秋のGIシリーズの開幕を飾る「第45回スプリンターズS」に、安田隆行調教師(58)=栗東=が今年絶好調の3頭を送り込む。夕刊フジ賞オーシャンSとCBC賞を制したダッシャーゴーゴー、重賞3連勝中のカレンチャン、北九州記念Vのトウカイミステリーと、3本の矢で強豪外国馬を迎え撃つ。「日本代表と思っている」と、胸を張っての参戦だ。
--GIに3頭出し。それも実力馬ばかり
安田隆調教師「外国馬が3頭、安田隆厩舎から3頭。我ながらすごいと思うし、調教師として本当に幸せ。補欠の陣営はやめてほしいと思っているだろうけど、無事に競馬場まで連れて行きますよ(笑)。どの馬も1着になってほしい」
--ダッシャーゴーゴーは昨年降着(2位入線→4着)の雪辱がかかる
「降着はさておき、3歳であれだけの競馬(1着ウルトラファンタジーにハナ差で入線)ができたわけですから当然期待しています。1年経て確実にパワーアップ。休み明けのセントウルS(3着)はあくまでも叩き台で、本番で万全になるよう調整してきました」
--カレンチャンは重賞V3を含め4連勝中
「夏は無理せずに2回使って、結果が良ければGIもとオーナーとは話していたんですが、思った以上の結果。胸を張ってチャレンジします」
--サマースプリントシリーズ王座をほぼ手中に収めながら、最終戦で逆転された
「悪夢を見ているようでしたね。セントウルSで(エーシンヴァーゴウに)逆転優勝を許してしまった。レース前にはダッシャーが勝ってカレンチャン優勝のアシストができれば万々歳だねって話していたんですが…。そのヴァーゴウも出てきますし、当然雪辱です」
--トウカイミステリーは北九州記念で開花
「セントウルSは不向きなペースのうえ、展開も合わなかった。大崩れ(11着)は度外視できます。北九州記念のようなよどみない流れが向いている脚質。ロケットマンがいるからペースは合うんじゃないかな」
--強敵はそのロケットマン。世界的なスプリンターだ
「戦績をみるだけで、すごさは分かります。ドバイのビデオ(ゴールデンシャヒーン1着)で研究しましたが、“これで大丈夫?”って思えるほど早めに先頭に立って、直線でさらに突き放すんだから本当にすごい。負かすなんて…胸を借りるつもり。ただ、ウチは日本代表だと思っているので、堂々と立ち向かいたい」
--対ロケットマンの戦略は
「あえてあげれば、今まで走ってきたコースは直線に坂がないようなので。チャンスがあるならそのへんかな。あと、ホームとアウェーの違いも大きい」
--この秋はほかも楽しみが多い。10日の南部杯(東京、GI、ダ1600メートル)にはトランセンドが出走。ドバイワールドC2着以来だ
「7月に帰厩して、たっぷり乗り込んできました。順調そのもの。自信を持って臨みます。もちろん目標はJCダートの連覇。今年は受けて立つ立場ですからね」
--来年は再びドバイに挑戦
「優勝を目指します。ただ、南部杯とJCダートで無様な競馬をしていては招待状が届かないかも。それだけは絶対ないようにしますね(笑)」 (聞き手・田中恵一)

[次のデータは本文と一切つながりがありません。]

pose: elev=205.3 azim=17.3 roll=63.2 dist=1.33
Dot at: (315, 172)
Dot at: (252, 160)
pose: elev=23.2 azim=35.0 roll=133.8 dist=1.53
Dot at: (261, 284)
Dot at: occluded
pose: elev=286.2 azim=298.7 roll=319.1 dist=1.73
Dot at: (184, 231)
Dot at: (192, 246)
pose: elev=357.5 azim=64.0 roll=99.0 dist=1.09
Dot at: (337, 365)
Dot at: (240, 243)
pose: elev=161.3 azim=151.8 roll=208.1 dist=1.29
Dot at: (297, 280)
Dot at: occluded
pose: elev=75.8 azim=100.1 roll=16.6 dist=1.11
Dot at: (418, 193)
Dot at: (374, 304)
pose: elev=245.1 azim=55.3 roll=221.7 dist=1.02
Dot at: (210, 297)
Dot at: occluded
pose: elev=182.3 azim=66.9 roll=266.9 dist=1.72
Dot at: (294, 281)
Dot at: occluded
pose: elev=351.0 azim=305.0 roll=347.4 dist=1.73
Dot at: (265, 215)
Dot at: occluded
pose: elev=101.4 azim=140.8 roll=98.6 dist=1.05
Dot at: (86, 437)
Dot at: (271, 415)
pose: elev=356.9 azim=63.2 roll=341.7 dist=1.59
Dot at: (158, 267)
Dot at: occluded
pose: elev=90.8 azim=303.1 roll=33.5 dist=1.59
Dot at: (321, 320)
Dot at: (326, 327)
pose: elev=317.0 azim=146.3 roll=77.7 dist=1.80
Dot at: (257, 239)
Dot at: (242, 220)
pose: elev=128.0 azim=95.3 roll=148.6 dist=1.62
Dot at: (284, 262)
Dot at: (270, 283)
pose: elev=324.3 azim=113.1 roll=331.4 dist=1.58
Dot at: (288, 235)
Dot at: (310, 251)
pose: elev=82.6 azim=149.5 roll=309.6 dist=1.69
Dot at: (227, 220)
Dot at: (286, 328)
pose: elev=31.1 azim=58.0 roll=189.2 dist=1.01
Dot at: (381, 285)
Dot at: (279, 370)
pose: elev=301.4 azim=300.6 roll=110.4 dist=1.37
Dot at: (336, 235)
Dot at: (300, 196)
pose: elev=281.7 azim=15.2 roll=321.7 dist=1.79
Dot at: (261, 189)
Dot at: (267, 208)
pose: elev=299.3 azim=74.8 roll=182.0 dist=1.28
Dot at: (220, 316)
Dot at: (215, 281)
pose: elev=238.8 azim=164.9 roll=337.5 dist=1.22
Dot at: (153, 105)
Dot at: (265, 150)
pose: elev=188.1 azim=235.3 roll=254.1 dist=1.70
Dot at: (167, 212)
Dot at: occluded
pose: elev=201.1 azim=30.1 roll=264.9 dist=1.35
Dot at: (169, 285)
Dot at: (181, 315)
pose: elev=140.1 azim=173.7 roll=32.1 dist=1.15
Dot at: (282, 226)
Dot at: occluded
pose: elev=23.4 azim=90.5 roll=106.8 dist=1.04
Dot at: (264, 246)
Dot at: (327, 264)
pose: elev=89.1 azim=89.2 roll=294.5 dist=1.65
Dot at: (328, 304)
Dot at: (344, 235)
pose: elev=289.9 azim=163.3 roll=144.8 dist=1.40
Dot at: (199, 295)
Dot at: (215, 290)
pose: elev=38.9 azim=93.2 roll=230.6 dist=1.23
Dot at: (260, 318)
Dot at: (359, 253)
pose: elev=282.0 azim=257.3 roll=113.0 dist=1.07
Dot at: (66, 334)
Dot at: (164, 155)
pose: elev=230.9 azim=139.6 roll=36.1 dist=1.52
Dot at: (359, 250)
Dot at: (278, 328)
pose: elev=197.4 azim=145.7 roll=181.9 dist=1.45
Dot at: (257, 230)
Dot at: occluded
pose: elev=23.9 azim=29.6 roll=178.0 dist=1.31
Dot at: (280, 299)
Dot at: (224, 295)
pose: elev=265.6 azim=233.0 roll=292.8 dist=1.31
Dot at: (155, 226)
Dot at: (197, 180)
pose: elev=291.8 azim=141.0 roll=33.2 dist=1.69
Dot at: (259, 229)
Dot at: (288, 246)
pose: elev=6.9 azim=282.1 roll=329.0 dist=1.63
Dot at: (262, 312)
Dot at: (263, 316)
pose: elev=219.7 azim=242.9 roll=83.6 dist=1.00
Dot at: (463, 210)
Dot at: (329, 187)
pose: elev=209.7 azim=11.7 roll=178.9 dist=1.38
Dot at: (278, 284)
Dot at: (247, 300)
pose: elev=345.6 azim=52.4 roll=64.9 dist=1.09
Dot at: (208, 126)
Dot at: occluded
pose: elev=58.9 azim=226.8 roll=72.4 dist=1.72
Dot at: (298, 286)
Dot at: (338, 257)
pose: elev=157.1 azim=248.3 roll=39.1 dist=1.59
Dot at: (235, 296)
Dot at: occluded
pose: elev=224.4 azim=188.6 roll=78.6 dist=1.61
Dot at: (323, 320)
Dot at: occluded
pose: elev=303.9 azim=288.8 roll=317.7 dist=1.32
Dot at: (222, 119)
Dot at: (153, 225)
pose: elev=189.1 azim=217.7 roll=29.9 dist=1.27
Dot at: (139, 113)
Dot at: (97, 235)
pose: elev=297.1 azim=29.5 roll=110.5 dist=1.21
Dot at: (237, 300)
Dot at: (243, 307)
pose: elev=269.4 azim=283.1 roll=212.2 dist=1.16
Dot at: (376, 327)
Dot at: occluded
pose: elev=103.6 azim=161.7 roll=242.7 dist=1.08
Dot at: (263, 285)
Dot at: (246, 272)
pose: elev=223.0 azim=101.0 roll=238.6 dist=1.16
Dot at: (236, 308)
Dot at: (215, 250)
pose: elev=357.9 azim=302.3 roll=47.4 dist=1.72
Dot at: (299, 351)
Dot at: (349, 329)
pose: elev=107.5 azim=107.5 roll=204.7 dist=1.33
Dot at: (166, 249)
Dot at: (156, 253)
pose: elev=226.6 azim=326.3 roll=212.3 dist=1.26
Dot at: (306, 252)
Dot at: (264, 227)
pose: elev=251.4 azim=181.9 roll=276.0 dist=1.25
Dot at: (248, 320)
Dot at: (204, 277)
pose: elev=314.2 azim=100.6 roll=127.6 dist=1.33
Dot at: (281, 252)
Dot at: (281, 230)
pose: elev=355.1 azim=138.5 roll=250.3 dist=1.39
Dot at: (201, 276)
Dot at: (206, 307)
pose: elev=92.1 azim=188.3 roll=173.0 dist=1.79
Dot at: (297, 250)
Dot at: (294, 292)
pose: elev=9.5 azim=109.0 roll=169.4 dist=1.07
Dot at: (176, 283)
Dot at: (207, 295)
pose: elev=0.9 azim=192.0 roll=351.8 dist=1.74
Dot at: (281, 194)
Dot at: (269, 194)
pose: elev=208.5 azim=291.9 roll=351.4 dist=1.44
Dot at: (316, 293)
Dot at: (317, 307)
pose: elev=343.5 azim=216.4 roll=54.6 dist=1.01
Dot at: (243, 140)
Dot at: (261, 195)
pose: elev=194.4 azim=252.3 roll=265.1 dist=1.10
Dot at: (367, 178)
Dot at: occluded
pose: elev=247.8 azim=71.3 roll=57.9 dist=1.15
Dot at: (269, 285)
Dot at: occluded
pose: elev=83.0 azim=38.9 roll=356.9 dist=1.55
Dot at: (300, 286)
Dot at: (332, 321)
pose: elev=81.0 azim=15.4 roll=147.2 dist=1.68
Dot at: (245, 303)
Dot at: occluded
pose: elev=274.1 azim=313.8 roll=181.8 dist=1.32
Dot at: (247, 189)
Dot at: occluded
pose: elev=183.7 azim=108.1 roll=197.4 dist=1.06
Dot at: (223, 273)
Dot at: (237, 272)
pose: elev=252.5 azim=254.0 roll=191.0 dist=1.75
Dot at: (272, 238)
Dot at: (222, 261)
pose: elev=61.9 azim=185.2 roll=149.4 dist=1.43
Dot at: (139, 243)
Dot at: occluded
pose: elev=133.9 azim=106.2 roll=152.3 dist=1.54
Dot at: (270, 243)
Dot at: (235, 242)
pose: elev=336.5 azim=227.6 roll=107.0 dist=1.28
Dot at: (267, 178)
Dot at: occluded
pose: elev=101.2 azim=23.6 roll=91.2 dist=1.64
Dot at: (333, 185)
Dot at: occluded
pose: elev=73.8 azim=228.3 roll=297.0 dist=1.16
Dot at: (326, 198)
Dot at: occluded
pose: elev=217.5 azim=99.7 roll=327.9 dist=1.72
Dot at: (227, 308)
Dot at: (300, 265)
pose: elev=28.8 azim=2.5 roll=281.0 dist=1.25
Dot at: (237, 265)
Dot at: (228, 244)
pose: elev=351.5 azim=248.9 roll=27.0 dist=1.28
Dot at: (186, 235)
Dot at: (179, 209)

■安田隆行(やすだ・たかゆき)1953年3月5日生まれの58歳。京都府出身。72年に騎手デビューし、91年にトウカイテイオーで皐月賞&ダービー制覇。94年に通算680勝で引退し、翌年3月に厩舎を開業した。初勝利は同25日の中京競馬(アカツキホーオー)で、重賞初制覇は00年毎日杯(シルヴァコクピット)。トランセンドで昨年のJCダート、今年のフェブラリーSを勝ち、ドバイワールドCでも2着と大健闘。今年は先週までJRA28勝で全国11位。通算では重賞15勝を含む439勝をあげている。地方でも、今年7月にグレープブランデーでジャパンダートダービーを勝ち、交流GI初制覇を果たした。